According to 27-year-old Stremlau: “It was like looking for a needle in a haystack.” He first made a library of the 40,000 genes in the monkey’s genome. Each gene was then inserted into human cells that would normally become infected if exposed to HIV. The virus was then added to the cells to observe whether the gene had made them resistant to infection.

To identify the infected cells, the Harvard team modified the HIV virus to emit a green fluorescent light. In other words, infected cells glowed bright green. Dr Sodroski explained: “Cells carrying the gene for TRIM5-alpha didn’t get infected, no matter how much HIV you put on them. They remained dark. It is really potent in blocking HIV.”

The TRIM5-alpha gene produces a protein that is thought to be part of the body’s immune system, which targets foreign bodies and blocks their ability to infect. The human version of the TRIM5-alpha protein is not identical to that found in monkeys and not as effective in preventing HIV infection.

Commenting on possible future applications of the finding, Sodroski said: “Perhaps this protein could be induced to greater activity, thereby increasing the level of resistance to HIV infection.”

It is also possible that the potency of TRIM5-alpha protein may differ among individuals. For many years, scientists have investigated particular groups of people, including some Kenyan prostitutes, who remain HIV-free for decades despite regular exposure to the virus. The latest finding may provide a possible explanation: the TRIM5-alpha protein in these people may be more effective in combating the virus.

The role of TRIM5-alpha in preventing HIV infection is not fully understood. However, scientists believe that the protein may “chop up” the HIV capsid and stop the virus from “uncoating”. The capsid is a strong protein sheath that surrounds and protects the genetic material of the virus. When a virus enters and infects a cell, it sheds this protective coat so that the genetic material can replicate new viruses.

Sodroski found that the TRIM5-alpha protein interrupts this “uncoating” process. “Over the years, we’ve leaned quite a bit about how HIV enters cells. More recently, we’ve developed a picture of the late stages of the viral lifecycle, as it leaves the cell.
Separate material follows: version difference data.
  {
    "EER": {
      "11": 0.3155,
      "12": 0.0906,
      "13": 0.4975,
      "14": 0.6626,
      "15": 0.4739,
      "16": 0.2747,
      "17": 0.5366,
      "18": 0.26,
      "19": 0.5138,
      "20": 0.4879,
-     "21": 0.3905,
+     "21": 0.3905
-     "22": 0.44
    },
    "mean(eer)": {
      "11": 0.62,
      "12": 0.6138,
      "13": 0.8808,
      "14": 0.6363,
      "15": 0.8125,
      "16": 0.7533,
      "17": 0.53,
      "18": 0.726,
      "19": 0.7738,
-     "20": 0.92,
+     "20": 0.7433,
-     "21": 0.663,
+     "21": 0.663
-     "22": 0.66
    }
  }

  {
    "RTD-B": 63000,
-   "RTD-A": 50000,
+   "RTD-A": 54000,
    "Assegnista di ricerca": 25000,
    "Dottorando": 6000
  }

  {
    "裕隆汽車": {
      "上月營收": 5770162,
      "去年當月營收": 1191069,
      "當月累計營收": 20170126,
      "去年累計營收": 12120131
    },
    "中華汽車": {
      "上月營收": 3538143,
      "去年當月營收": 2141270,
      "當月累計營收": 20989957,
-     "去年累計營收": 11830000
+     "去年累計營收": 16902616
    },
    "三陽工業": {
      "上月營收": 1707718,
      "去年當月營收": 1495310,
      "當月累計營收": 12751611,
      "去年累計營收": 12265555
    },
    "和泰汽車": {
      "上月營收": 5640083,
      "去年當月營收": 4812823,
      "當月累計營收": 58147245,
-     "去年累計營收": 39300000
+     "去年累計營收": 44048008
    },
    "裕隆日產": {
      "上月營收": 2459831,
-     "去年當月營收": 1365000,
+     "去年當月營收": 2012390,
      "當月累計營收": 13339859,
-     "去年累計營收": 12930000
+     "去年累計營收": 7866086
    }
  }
However, the steps between virus entry and conversion of the viral RNA into DNA have been a black box,” he explained.

According to Anthony Fauci, director of the US National Institute of Allergy and Infectious Diseases, the discovery “opens new avenues for intervening in the early stages of HIV infection before the virus can gain a toehold.”

The protein produced by the TRIM5-alpha gene is the first example of an agent that functions inside individual cells to prevent infection. Other elements of the body’s immune system, such as antibodies and white blood cells, operate in the blood system to destroy foreign bodies.
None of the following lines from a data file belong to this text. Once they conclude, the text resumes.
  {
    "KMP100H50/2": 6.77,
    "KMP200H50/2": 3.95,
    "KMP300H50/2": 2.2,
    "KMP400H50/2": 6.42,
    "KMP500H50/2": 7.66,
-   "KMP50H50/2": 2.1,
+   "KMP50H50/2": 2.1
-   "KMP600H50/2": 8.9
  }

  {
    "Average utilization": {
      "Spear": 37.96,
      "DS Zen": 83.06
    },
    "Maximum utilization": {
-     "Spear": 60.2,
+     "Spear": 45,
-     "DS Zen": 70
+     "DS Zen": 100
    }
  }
The existence of other TRIM molecules has been recognised for a number of years but their functions have been unknown until now. “What we’re really uncovering is the first example of a natural system of defence that may be operating against other viruses besides HIV,” Sodroski explained. “We’re looking at ‘example one’ here, and I highly doubt it will be the only example in nature.”
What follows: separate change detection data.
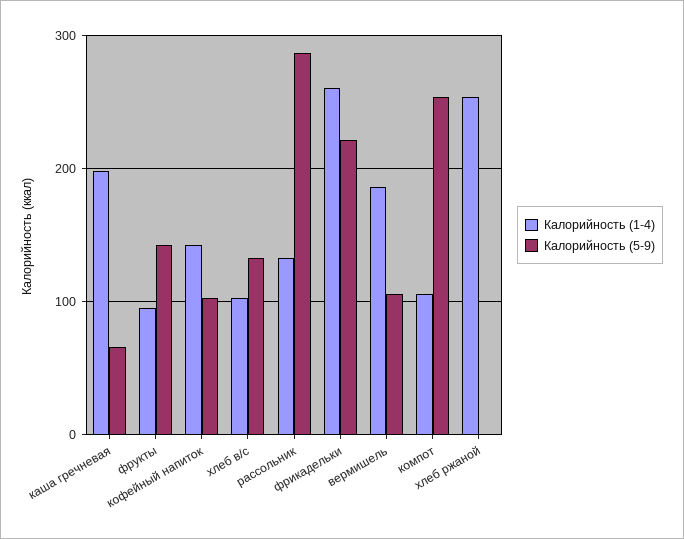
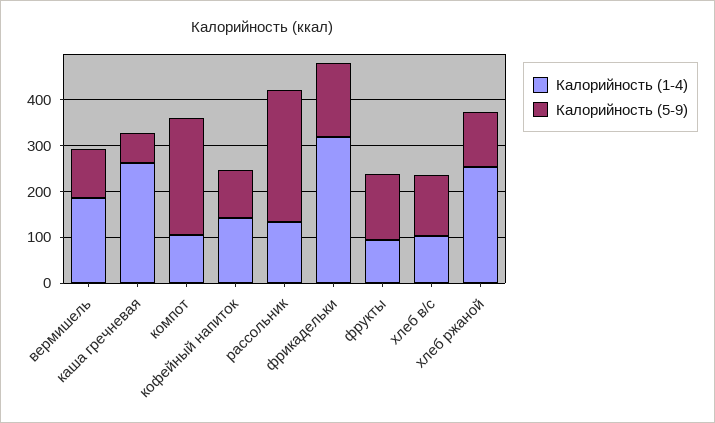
  {
    "Калорийность (1-4)": {
-     "каша гречневая": 200,
+     "каша гречневая": 260,
      "фрукты": 100,
      "кофейный напиток": 140,
      "хлеб в/с": 100,
      "рассольник": 130,
-     "фрикадельки": 260,
+     "фрикадельки": 320,
      "вермишель": 190,
      "компот": 110,
      "хлеб ржаной": 250
    },
    "Калорийность (5-9)": {
      "каша гречневая": 70,
      "фрукты": 140,
      "кофейный напиток": 100,
      "хлеб в/с": 130,
      "рассольник": 290,
-     "фрикадельки": 220,
+     "фрикадельки": 160,
      "вермишель": 110,
      "компот": 250,
-     "хлеб ржаной": 0
+     "хлеб ржаной": 120
    }
  }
HIV belongs to a group of viruses known as retroviruses. Retroviruses are particularly insidious infectors as they use the inner “factory” of the host cells to reproduce themselves, killing the host and spreading throughout the body. Mammals have lived with retroviruses throughout their long evolution, but to avoid the detrimental effects, may have developed a large number of genes to inhibit their replication.

“There’s an exploding number of these genes [like TRIM5-alpha] that so far as we know have these antiviral activities,” said Dr. Stephen Goff, a professor of biochemistry and biophysics at Columbia University. “Presumably they evolved for that reason.”

The latest discovery therefore opens up a large new field of research. It may lead to the identification of other genes and proteins that act against particular viruses and may provide the basis for the development of new means for combating debilitating and deadly diseases.